Beispiel Weltsozialforum

Manthes Promotion Warum treffen sich soziale Bewegungen? beschäftigte sich mit dem Weltsozialforum (Manthe 2020).

Ihn interessierte, was genau die Faszination dieses Treffens aus Sicht der Teilnehmenden ausmacht, ein Ereignis, das auf vielerlei Ebenen gar nicht selbstverständlich ist – schwer erreichbar, Kommunikationsbarrieren, soziale oder kulturelle Unterschiede, begrenzte Organisationsmöglichkeiten, etc.

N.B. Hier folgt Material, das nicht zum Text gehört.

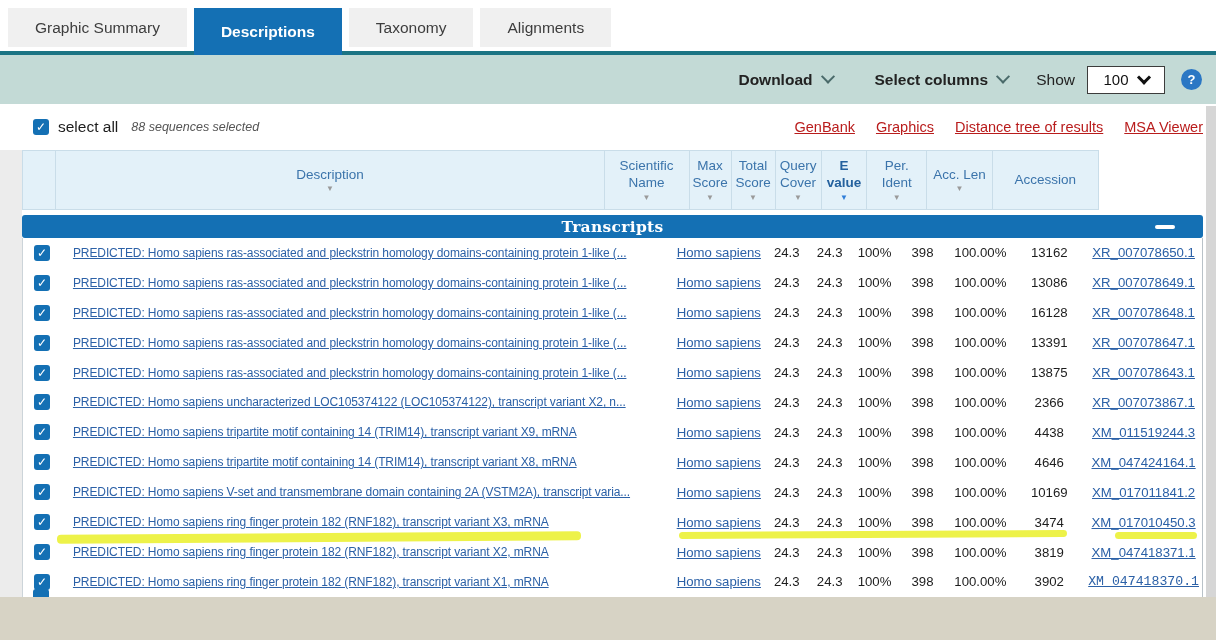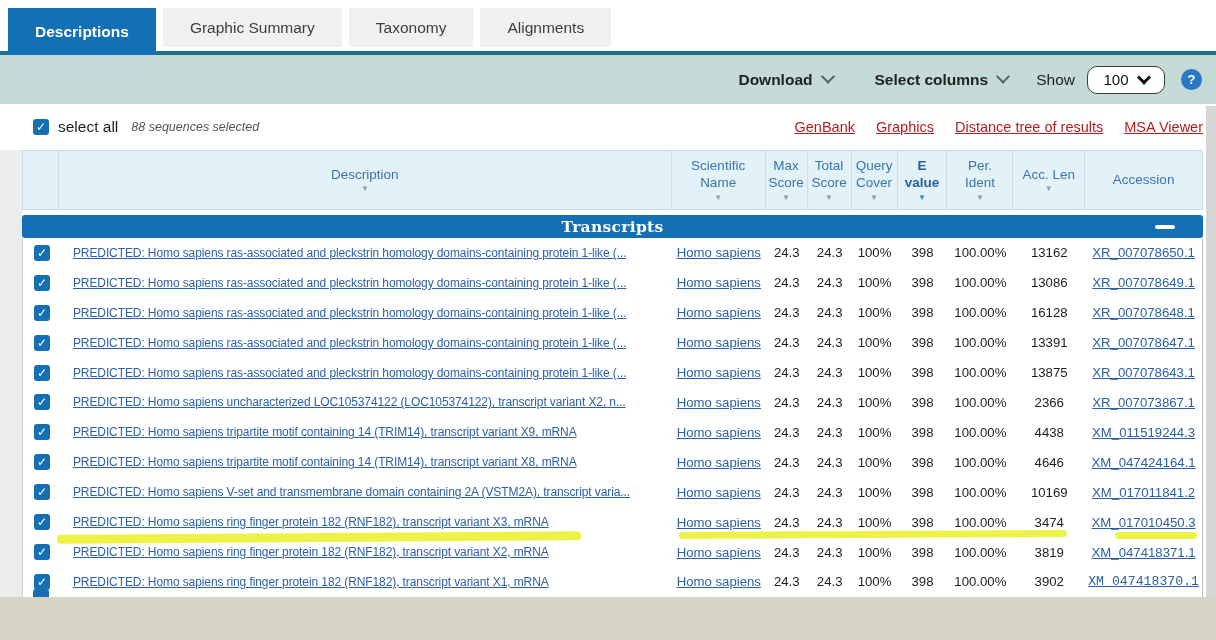--- a/index.html
+++ b/index.html
@@ -79,8 +79,8 @@
 <body>
 
 <div class="abs tabs" id="tabs">
+    <div class="tab">Graphic Summary</div>
     <div class="tab active">Descriptions</div>
-    <div class="tab">Graphic Summary</div>
     <div class="tab">Taxonomy</div>
     <div class="tab">Alignments</div>
   </div>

So sieht sich Manthe als soziologischen Interaktionsforscher und fragt, wie die Räume genutzt werden, die das Weltsozialforum aufspannt. Dieser für dieser sich für Interaktionen interessierende Ansatz bietet viele Möglichkeiten, gerade auch für die Praxis. Denn von Projekten wie dem Weltsozialforum können wir lernen, wie Netzwerke und NGOs selber dazu beitragen können, dass Veranstaltungen und Vernetzungen partizipativ, horizontal, demokratisch und als etwas Besonderes erlebbar stattfinden können, sich also mithin von dem unterscheiden, was wir üblicherweise als Formate oder Veranstaltungen konzipieren.

Im Rahmen unserer Fachtagung „Widerstandsfähigkeit demokratischer Gesellschaften stärken“ hatte ich in Bad Kissingen das Vergnügen, mit Rainald Manthe über diese Dinge ins Gespräch zu kommen – Begegnungsorte als Resilienzfaktor der Demokratie.